I have a table that I’m pretty sure in the very near future (within a year) will reach 14 million rows, and I’m trying to scale out my web app before hitting any bottleneck. I’m in dilemma whether I should use sharding or replication?
What is a good strategy for my web app?
Table structure in which I’ll have millions of rows:
id mediumint(8) unsigned NO NULL auto_increment user_id smallint(5) unsigned NO NULL jqci_id mediumint(8) unsigned NO NULL selected_answer enum('a','b','c','d') NO NULL
Mysql replication won’t address performance issues on large tables. It just allows you to have another copy you might use for failover, backup or reporting in cases of heavy hitting queries.
Your table schema is tiny. Even with 14 million rows you could fit that in ram on even modest hardware.
All the same, if you want to look at sharding you could read up on mysql partitioning
You say you expect 14 million rows; you’re dangerously close to the max value for your medium PK there. Just go head and make that an int instead of worrying about the extra byte/entry.

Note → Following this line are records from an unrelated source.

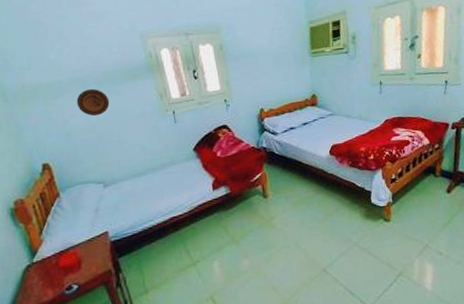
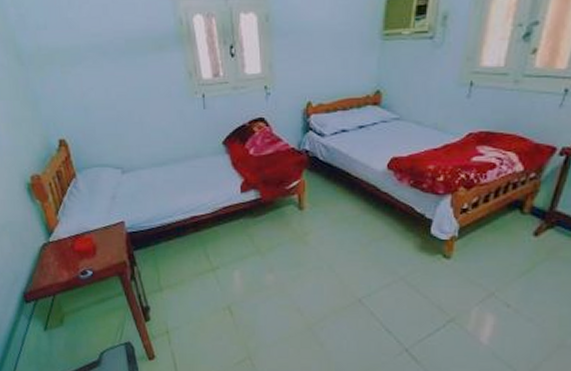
decorative plate: present [76,88,110,116] -> none [95,58,132,92]

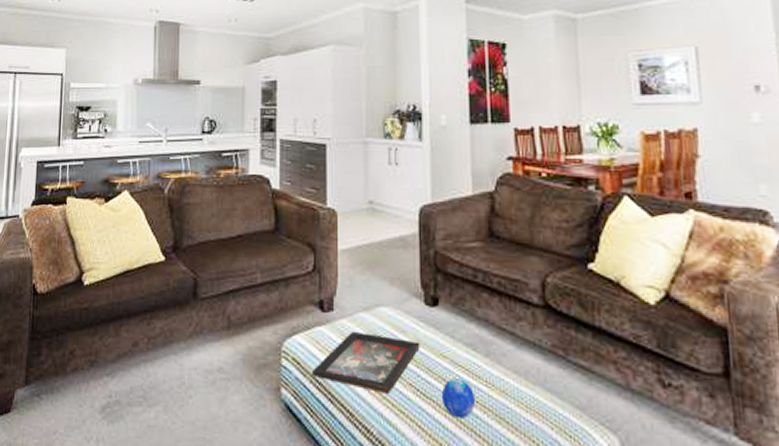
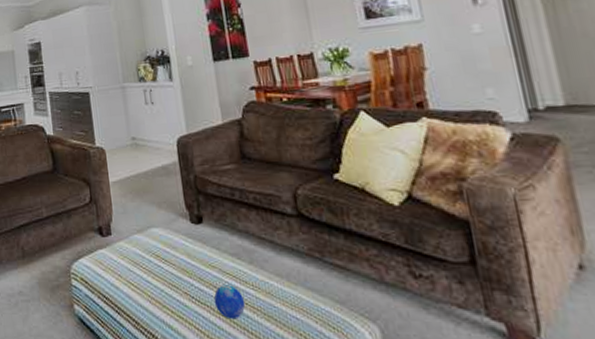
decorative tray: present [312,332,420,394] -> none [99,252,191,302]

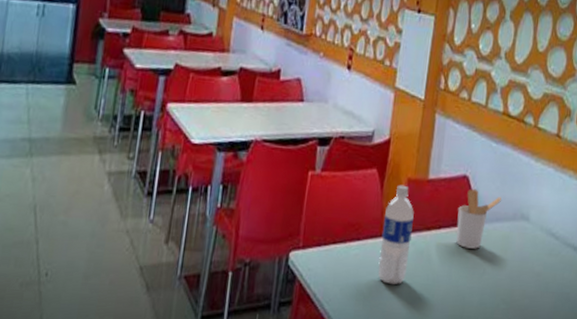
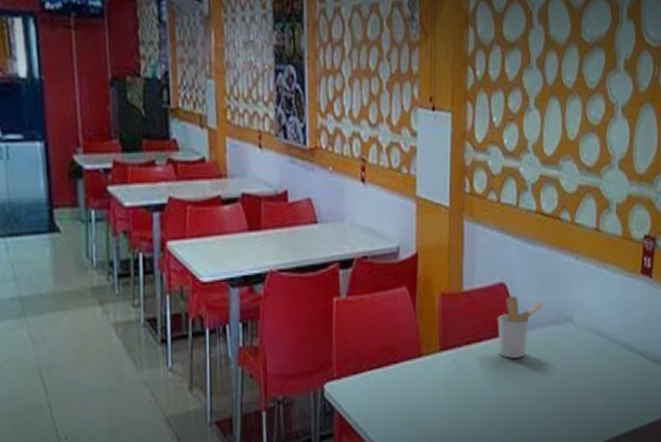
water bottle: present [377,184,414,285] -> none [420,300,453,405]

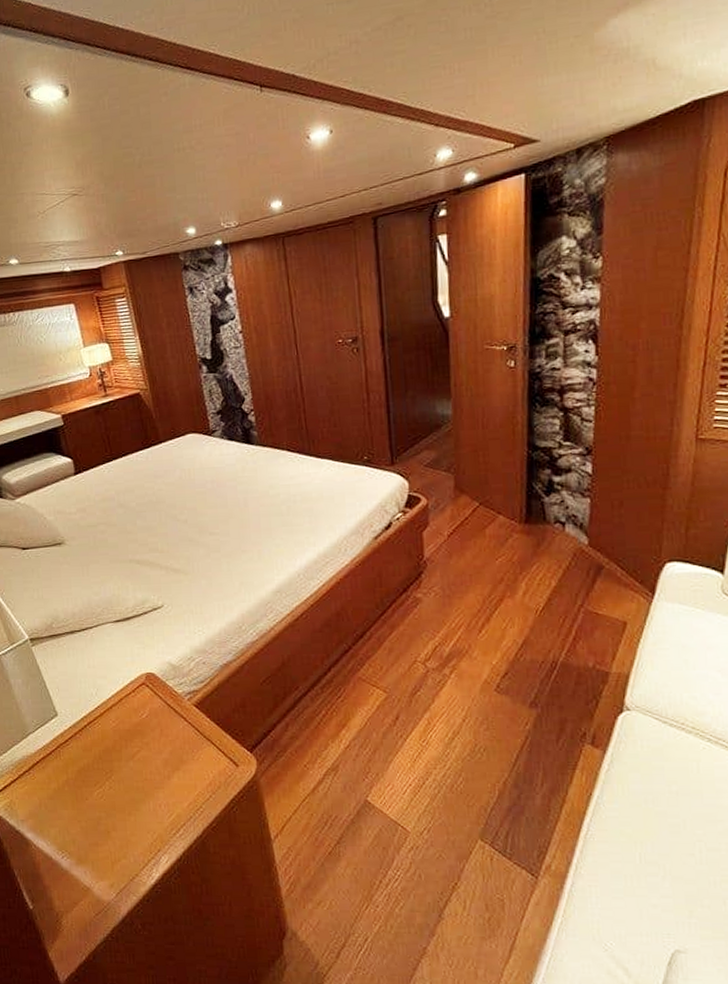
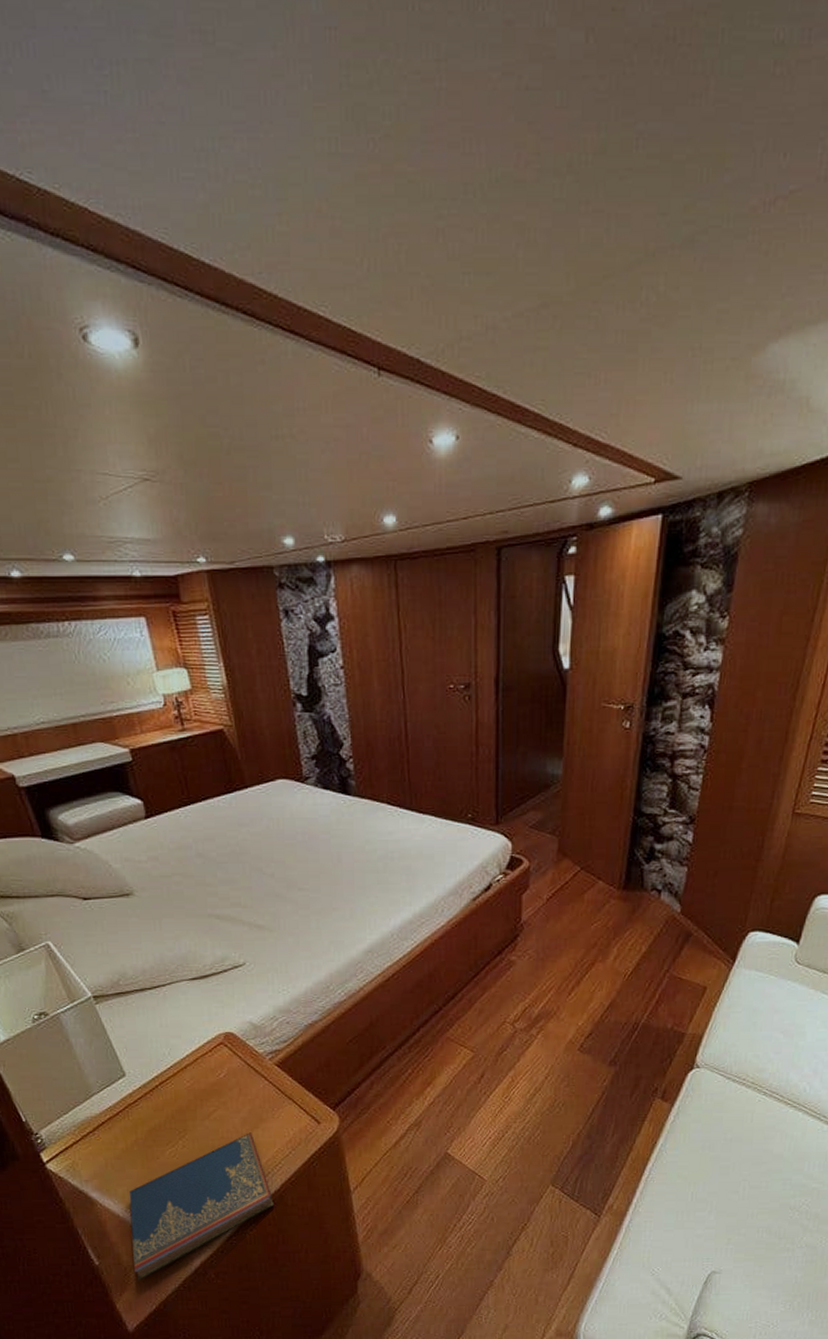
hardcover book: none [60,774,196,928] -> present [128,1132,274,1281]

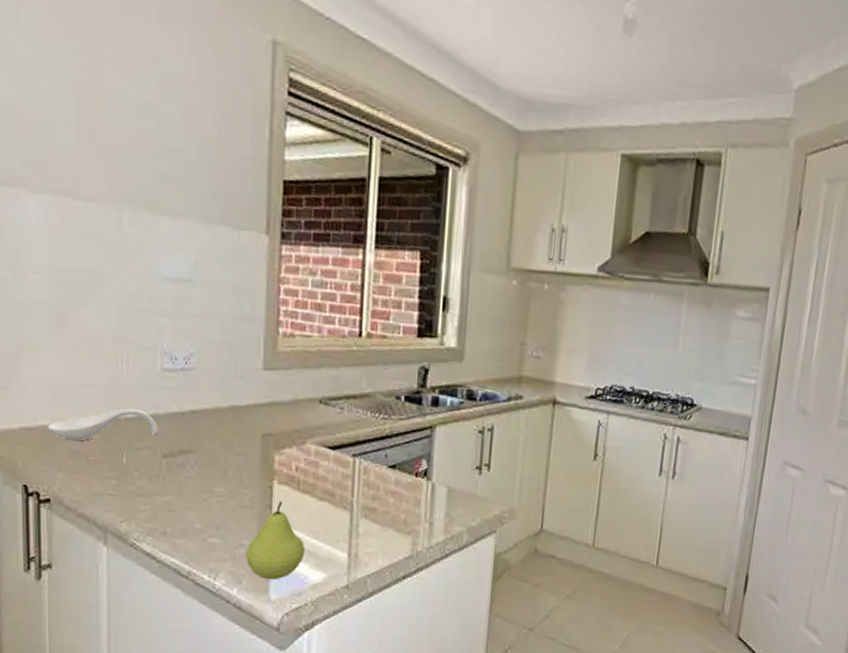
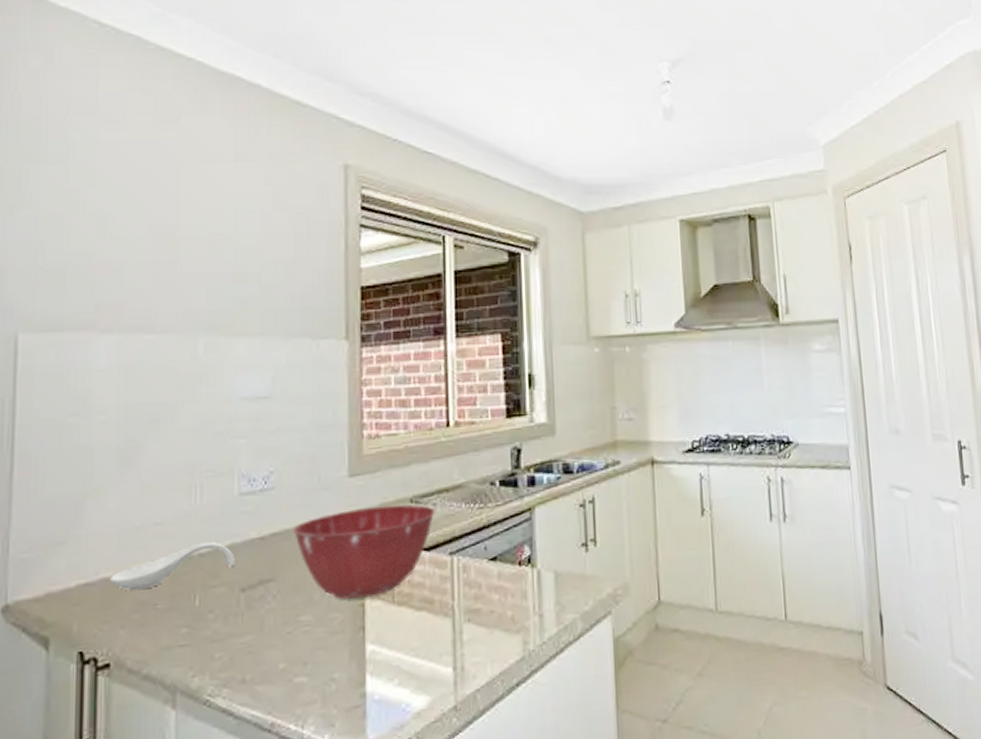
mixing bowl: none [210,401,343,481] -> present [292,504,436,599]
fruit: present [246,501,305,580] -> none [338,619,405,717]

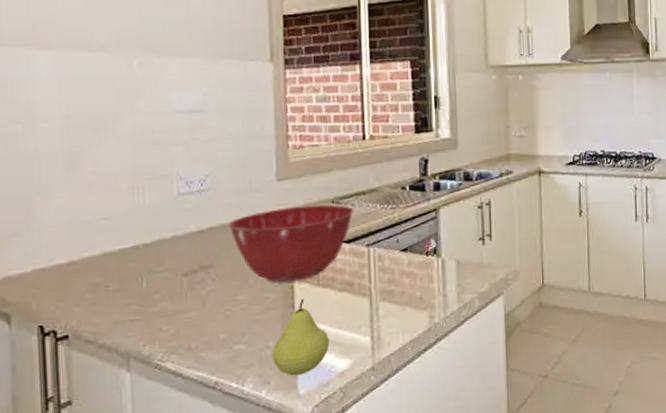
spoon rest: present [110,541,235,591] -> none [63,234,177,275]
fruit: none [338,619,405,717] -> present [272,298,330,376]

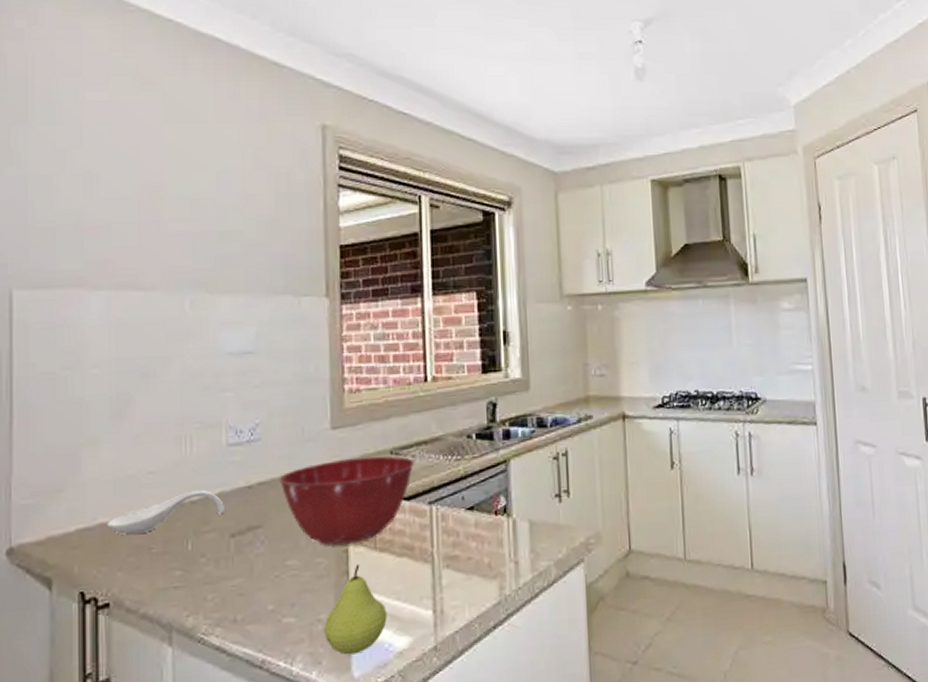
spoon rest: none [63,234,177,275] -> present [107,490,224,536]

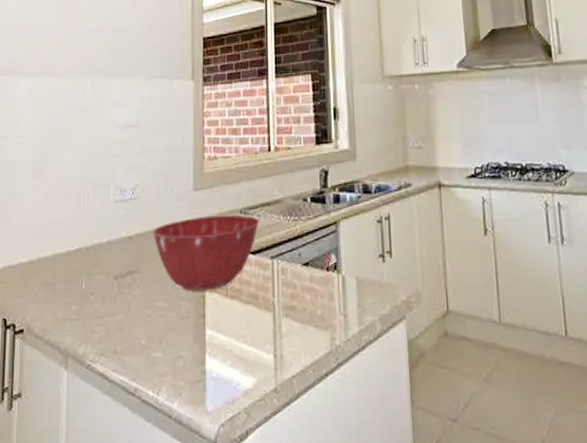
spoon rest: present [107,490,224,536] -> none [25,238,110,274]
fruit: present [324,564,387,655] -> none [185,309,236,390]

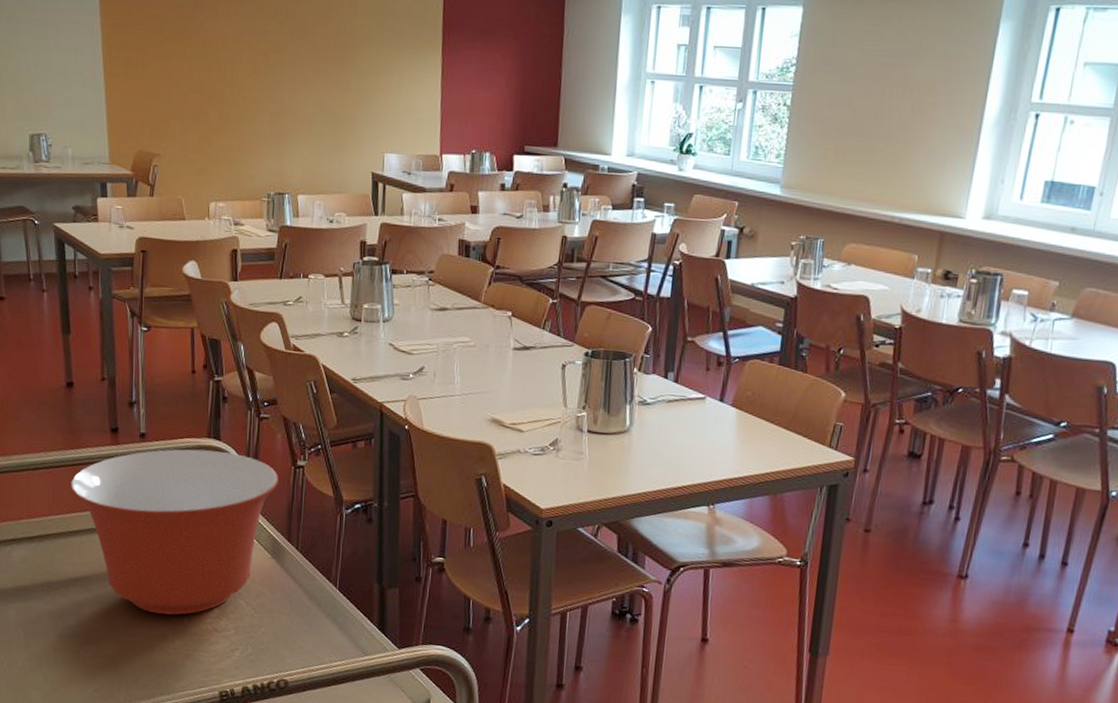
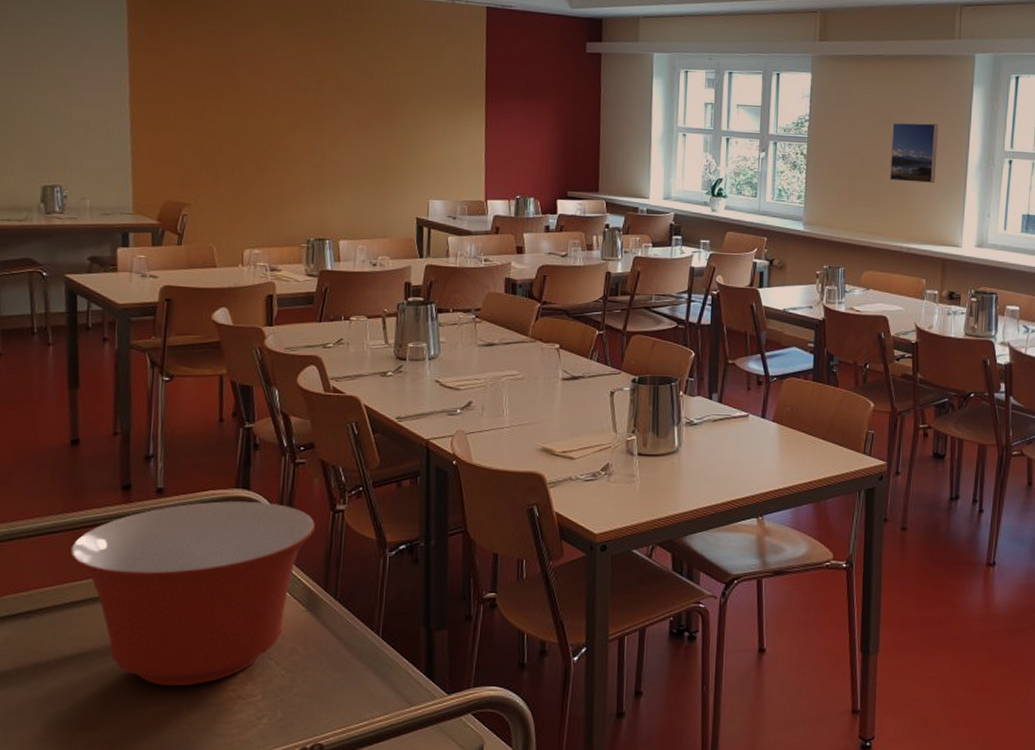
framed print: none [885,67,951,141] -> present [889,122,938,183]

If I understand the question, I presume that your growing table needs all 14 million current rows. If not, why not archive what is not needed during non-peak times?
Since your table definition involves a grain of fact (the selected_answer column), why not add a datetime column, then utilize MySQL table partitioning to horizontally shard your data? Explained here. Then you can use EXPLAIN to examine your queries to make sure they match up with your indexing strategy.